### SUPPLIED PASSAGE
On July 23, FBI Director Christopher Wray told the Senate Judiciary Committee that federal investigations of domestic terrorism had led to some 100 arrests in the last nine months. While the FBI quickly announced that the number was 90, not 100, the basic message appeared unchanged: The FBI was actively investigating and prosecuting domestic terrorists.

The 90 arrests have been cited countless times since last weekend’s killing of 22 people in El Paso, Texas, by a man suspected of harboring racist views of immigrants. To find out more, we contacted the FBI on Monday, asking who had been arrested, as well as where and when, and what the allegations were in each case.

Four days later, we have been given next to no information about them.

Our first inquiry on Monday was straightforward: We asked for basic information about each of the 90 arrests, which we assumed had all been publicly announced.

An FBI spokeswoman wrote back: “We would not be able to provide you with a comprehensive list of these press releases. As there is no federal domestic terrorism statute so DT subjects are charged under other federal, state, and local charges.”

We understood that those arrested for committing or intending to commit violent acts on American soil are typically prosecuted for an assortment of crimes — murder, say, or illegal possession of firearms — not domestic terrorism, for which there’s no federal charge. The 90 people who were supposedly arrested might have been ultimately prosecuted by local authorities.

But it seemed clear from Wray’s statements that the FBI had done the work of determining which of the cases involving, as the spokeswoman put it, “other federal, state and local charges” involved elements of domestic terror. There had been a formal count. Wray had testified as much.

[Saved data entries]
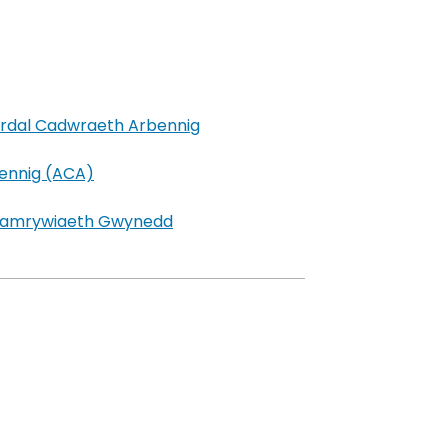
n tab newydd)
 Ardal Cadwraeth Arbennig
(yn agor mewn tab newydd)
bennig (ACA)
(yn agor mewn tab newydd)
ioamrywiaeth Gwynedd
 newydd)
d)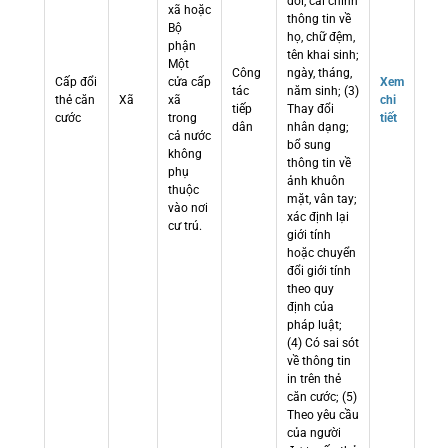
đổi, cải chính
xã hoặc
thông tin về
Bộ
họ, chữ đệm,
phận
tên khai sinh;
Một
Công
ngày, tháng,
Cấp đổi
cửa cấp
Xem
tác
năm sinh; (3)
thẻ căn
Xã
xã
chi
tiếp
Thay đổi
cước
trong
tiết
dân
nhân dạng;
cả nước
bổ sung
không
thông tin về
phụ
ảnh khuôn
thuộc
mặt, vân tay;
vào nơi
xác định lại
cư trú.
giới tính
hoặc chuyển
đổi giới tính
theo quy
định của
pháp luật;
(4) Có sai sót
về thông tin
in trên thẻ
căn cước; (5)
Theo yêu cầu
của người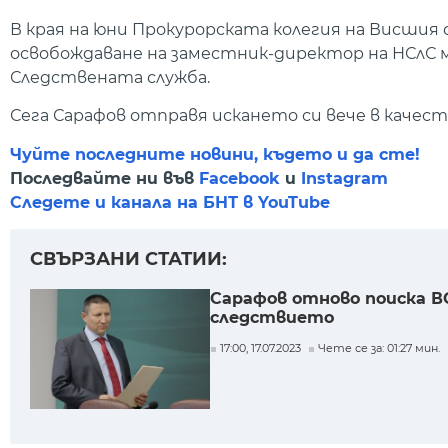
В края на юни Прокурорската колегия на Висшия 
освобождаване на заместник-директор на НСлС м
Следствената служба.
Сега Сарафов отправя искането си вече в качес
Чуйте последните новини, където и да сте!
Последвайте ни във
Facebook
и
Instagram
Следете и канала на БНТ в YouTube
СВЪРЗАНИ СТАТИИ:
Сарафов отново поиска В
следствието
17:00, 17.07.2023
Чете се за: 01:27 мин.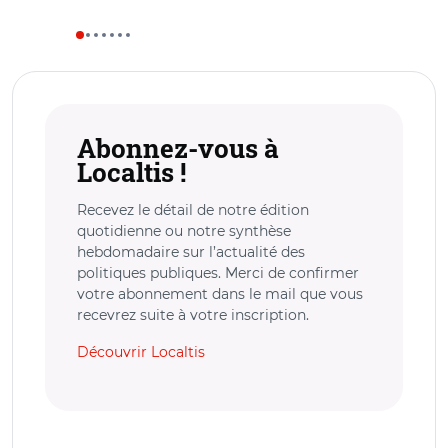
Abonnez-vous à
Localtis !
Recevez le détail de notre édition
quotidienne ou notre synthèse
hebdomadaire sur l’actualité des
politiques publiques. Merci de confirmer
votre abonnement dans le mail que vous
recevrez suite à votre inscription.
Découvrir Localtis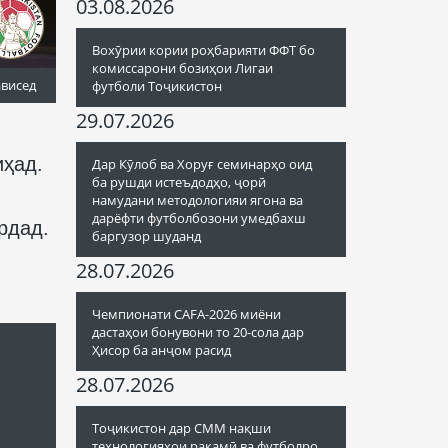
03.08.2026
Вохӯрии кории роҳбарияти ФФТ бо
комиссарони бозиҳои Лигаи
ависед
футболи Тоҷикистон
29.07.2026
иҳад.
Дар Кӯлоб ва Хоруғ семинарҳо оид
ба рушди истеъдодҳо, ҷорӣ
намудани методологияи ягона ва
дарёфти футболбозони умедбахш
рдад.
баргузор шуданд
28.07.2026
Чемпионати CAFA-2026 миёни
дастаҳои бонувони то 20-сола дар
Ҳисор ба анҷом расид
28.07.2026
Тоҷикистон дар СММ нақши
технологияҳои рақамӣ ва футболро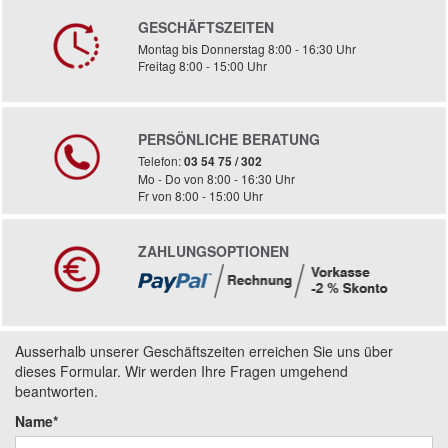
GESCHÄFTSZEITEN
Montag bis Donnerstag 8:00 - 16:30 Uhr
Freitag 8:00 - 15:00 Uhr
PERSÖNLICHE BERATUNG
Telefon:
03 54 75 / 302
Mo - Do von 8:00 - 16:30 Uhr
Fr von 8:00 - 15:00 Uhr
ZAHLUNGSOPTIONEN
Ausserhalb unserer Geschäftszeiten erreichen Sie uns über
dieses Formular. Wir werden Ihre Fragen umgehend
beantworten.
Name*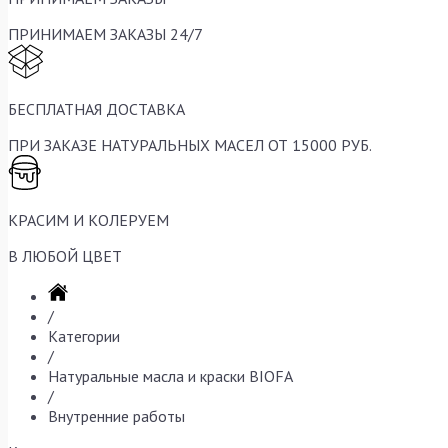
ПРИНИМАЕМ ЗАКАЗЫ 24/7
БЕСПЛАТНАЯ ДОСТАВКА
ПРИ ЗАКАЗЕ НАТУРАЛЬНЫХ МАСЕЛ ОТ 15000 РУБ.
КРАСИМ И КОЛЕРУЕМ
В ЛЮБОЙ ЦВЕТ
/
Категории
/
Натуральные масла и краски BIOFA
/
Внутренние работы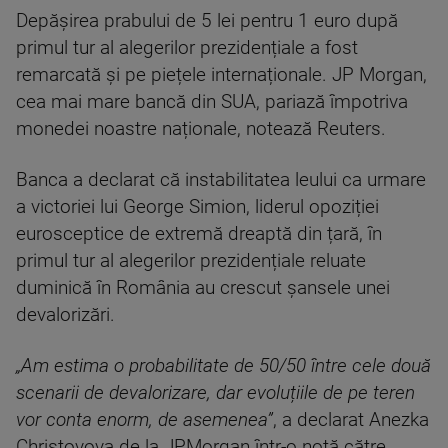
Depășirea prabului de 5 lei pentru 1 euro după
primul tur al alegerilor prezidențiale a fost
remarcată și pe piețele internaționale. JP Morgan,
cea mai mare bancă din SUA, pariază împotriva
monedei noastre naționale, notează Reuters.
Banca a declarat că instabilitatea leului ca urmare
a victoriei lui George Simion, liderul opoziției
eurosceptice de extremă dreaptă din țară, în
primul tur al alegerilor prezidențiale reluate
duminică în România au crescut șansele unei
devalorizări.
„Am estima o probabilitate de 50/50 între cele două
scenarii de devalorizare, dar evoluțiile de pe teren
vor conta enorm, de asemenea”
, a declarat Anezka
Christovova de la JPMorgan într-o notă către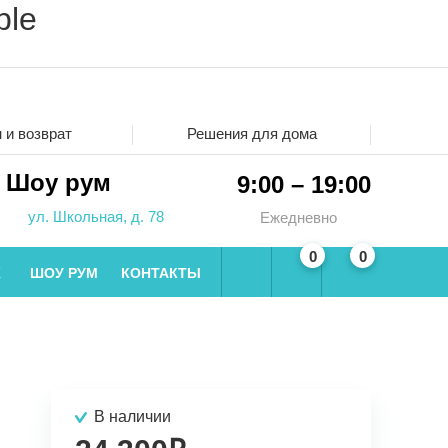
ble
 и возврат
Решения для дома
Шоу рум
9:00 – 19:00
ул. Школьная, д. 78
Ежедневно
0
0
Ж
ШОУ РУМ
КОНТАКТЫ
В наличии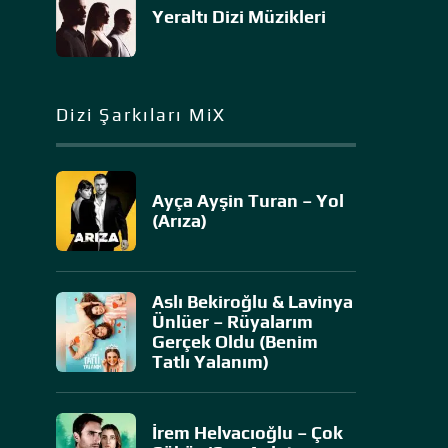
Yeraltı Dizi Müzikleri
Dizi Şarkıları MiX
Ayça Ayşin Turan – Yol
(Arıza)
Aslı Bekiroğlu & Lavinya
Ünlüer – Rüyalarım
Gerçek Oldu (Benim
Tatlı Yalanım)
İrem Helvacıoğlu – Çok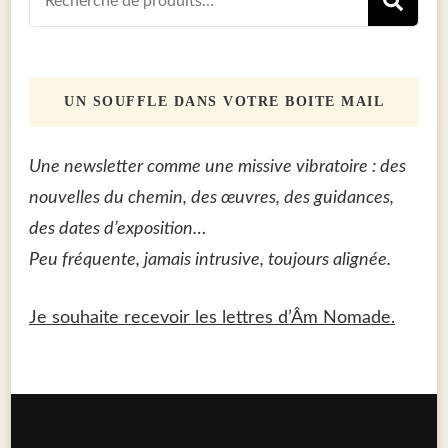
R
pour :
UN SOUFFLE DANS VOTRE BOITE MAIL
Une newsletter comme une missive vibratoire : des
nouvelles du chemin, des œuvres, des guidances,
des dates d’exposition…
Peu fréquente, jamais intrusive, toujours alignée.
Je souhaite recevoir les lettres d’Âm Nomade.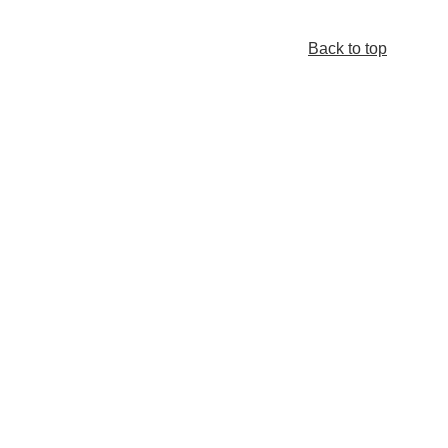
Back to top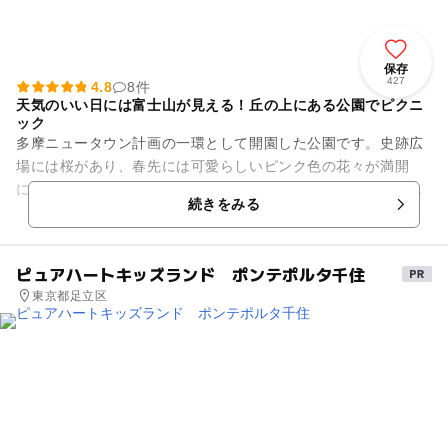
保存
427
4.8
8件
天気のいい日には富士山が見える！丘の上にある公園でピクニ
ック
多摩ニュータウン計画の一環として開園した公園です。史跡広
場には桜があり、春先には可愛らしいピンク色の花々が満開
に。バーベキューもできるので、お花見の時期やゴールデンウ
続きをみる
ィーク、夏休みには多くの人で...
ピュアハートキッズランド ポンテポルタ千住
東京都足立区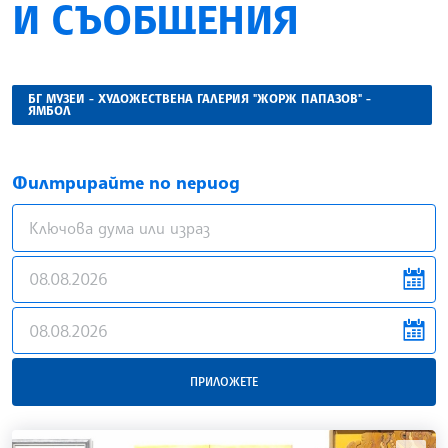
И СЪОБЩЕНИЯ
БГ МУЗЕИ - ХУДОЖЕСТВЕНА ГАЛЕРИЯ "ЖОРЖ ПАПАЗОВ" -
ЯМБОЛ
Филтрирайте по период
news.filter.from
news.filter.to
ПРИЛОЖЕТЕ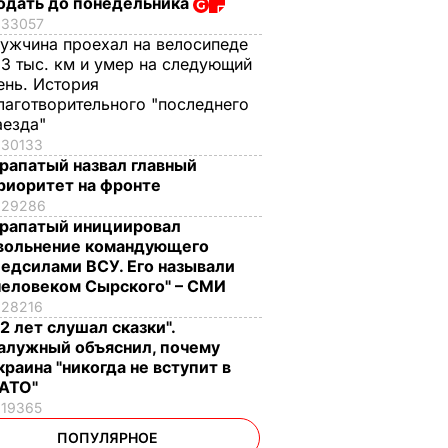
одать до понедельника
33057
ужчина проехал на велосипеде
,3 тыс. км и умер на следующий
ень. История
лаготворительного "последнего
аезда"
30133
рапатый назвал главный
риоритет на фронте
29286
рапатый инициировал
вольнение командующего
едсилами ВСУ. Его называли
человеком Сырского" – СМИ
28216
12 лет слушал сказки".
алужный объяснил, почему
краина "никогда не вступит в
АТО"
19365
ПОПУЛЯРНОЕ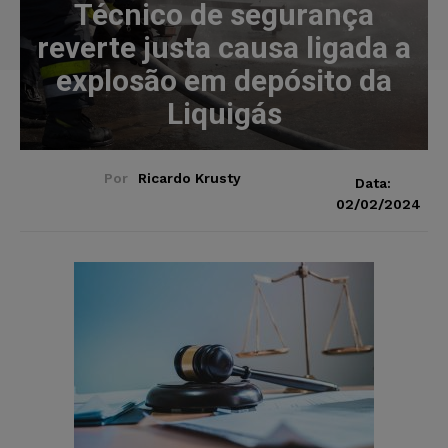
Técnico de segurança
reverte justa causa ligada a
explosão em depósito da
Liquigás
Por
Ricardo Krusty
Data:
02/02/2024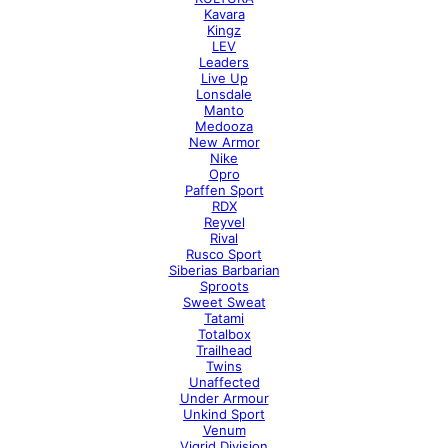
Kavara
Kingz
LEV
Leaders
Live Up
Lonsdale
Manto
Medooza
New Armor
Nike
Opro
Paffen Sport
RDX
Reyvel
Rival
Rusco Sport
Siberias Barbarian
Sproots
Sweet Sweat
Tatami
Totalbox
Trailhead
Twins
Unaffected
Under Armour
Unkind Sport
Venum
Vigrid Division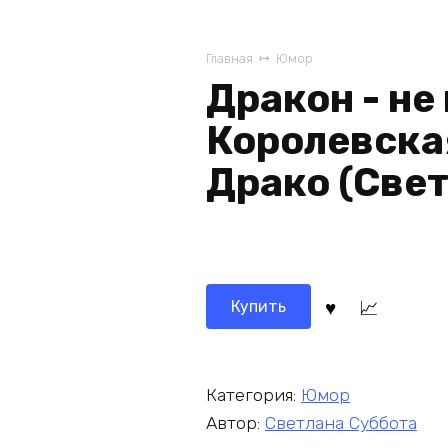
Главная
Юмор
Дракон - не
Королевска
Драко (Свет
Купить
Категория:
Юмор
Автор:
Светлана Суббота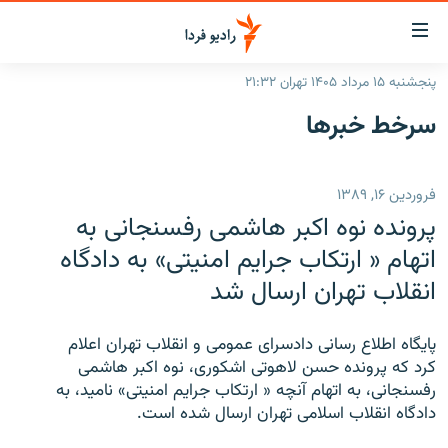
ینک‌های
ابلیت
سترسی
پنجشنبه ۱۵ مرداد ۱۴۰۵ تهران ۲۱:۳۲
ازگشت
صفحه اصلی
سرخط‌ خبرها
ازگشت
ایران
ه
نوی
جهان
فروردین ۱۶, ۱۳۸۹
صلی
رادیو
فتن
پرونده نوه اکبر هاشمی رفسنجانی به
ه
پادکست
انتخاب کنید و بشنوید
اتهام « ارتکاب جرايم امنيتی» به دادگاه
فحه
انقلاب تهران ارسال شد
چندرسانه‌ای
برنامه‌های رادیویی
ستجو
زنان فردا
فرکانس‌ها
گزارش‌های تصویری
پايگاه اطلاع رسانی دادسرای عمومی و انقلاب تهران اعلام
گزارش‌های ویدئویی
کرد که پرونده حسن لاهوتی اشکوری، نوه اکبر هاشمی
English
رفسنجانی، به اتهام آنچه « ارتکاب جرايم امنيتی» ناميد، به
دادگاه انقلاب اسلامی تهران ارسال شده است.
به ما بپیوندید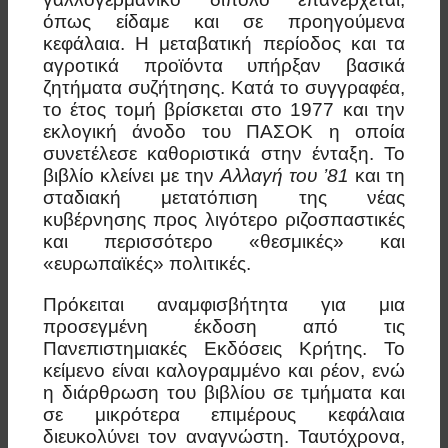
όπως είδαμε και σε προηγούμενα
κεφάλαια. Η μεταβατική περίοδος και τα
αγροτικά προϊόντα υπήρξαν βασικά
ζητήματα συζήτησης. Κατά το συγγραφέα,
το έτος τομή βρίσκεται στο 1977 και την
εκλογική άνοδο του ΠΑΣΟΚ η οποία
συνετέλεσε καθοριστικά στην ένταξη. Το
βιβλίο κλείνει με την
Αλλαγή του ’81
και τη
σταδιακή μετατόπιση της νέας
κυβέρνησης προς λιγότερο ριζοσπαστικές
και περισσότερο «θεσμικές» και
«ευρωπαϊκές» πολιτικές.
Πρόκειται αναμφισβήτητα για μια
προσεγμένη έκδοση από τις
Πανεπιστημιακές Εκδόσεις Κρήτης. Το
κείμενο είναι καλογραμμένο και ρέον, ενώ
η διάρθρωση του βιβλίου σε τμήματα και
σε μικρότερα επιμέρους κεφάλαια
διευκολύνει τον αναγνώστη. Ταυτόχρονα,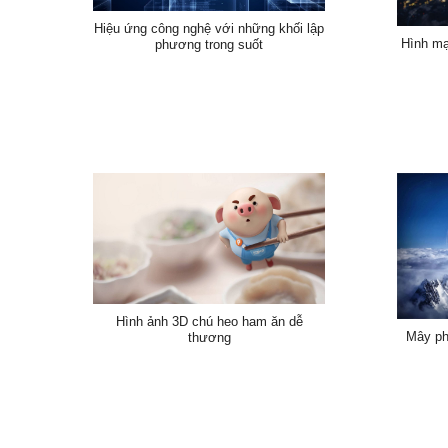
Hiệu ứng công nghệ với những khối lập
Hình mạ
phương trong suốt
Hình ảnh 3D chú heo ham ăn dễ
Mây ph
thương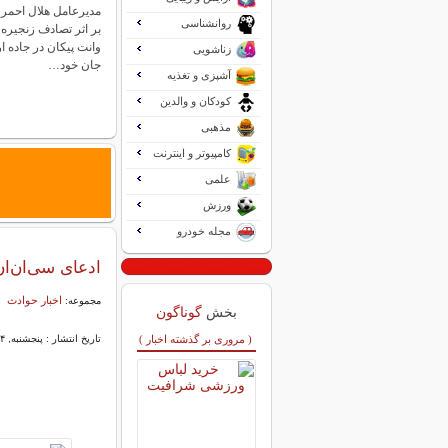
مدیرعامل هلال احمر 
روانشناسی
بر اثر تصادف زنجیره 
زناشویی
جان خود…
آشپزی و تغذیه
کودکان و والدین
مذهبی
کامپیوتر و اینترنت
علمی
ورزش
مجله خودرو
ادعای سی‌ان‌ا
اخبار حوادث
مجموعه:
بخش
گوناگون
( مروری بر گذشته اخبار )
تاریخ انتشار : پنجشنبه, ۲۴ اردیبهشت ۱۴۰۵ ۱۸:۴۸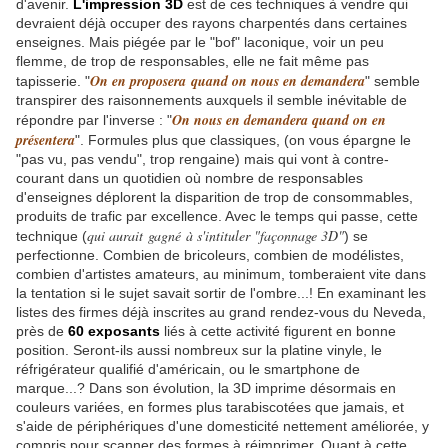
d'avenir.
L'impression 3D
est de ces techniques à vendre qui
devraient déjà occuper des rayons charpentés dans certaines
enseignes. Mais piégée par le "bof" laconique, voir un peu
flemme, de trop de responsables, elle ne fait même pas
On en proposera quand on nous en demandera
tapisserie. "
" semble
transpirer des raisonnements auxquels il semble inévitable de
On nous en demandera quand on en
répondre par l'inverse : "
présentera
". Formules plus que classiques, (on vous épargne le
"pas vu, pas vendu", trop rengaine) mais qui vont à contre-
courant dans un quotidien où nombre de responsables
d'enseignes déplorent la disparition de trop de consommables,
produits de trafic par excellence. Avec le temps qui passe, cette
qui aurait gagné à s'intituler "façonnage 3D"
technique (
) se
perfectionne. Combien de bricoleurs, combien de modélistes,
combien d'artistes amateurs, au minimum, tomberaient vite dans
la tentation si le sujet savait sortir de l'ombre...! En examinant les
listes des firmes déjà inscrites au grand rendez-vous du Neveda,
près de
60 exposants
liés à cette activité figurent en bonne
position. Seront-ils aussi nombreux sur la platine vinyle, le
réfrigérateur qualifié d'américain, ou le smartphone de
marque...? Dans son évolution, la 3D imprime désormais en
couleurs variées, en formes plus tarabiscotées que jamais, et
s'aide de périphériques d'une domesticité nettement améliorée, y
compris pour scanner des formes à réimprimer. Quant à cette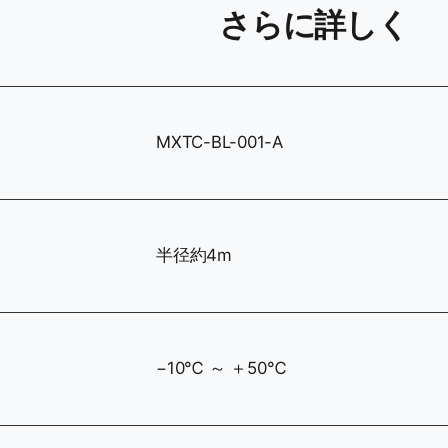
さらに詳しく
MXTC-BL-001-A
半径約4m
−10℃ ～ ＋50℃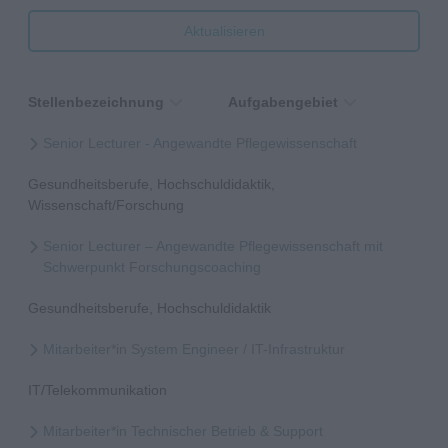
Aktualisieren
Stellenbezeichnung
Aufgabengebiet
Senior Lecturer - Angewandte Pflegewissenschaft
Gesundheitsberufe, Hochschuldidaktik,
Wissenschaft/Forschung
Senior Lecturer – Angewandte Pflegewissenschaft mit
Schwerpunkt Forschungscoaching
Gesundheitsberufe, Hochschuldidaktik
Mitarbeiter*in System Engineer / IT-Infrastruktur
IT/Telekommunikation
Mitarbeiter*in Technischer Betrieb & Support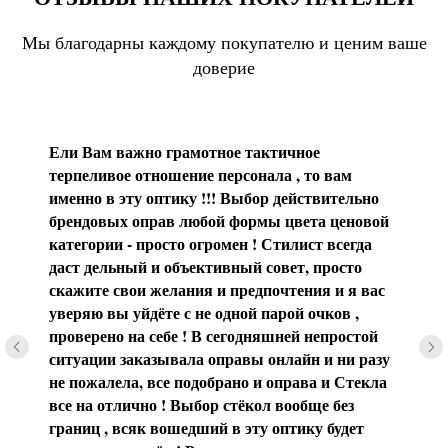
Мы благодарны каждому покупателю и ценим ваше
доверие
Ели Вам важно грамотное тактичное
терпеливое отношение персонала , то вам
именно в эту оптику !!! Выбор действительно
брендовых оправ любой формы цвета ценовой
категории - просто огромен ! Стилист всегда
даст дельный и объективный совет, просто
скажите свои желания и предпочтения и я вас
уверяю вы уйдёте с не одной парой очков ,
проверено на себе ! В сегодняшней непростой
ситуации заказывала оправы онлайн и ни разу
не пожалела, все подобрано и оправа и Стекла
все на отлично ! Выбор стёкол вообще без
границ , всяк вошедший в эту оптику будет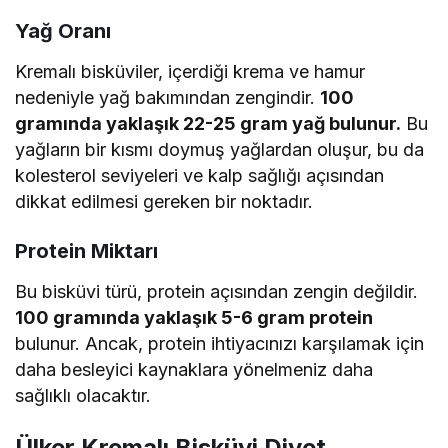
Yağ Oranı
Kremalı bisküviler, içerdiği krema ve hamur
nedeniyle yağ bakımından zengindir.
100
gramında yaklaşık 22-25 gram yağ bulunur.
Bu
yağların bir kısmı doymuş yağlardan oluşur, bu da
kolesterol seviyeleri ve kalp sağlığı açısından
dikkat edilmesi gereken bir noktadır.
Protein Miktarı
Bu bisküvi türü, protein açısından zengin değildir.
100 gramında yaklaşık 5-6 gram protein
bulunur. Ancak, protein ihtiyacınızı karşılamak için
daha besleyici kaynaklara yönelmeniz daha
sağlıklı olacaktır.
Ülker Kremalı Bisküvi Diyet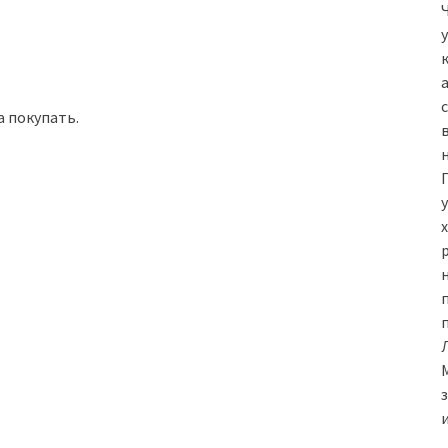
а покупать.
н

### PROBLEM REQUIREMENTS
Write out the passage on FBI domestic terrorism arrests word for word, starting with "An FBI spokeswoman" and going on through "testified as much.". This material has no connection to the passage on FBI domestic terrorism arrests.

### SOLUTION TO THIS EXERCISE
An FBI spokeswoman wrote back: “We would not be able to provide you with a comprehensive list of these press releases. As there is no federal domestic terrorism statute so DT subjects are charged under other federal, state, and local charges.”

We understood that those arrested for committing or intending to commit violent acts on American soil are typically prosecuted for an assortment of crimes — murder, say, or illegal possession of firearms — not domestic terrorism, for which there’s no federal charge. The 90 people who were supposedly arrested might have been ultimately prosecuted by local authorities.

But it seemed clear from Wray’s statements that the FBI had done the work of determining which of the cases involving, as the spokeswoman put it, “other federal, state and local charges” involved elements of domestic terror. There had been a formal count. Wray had testified as much.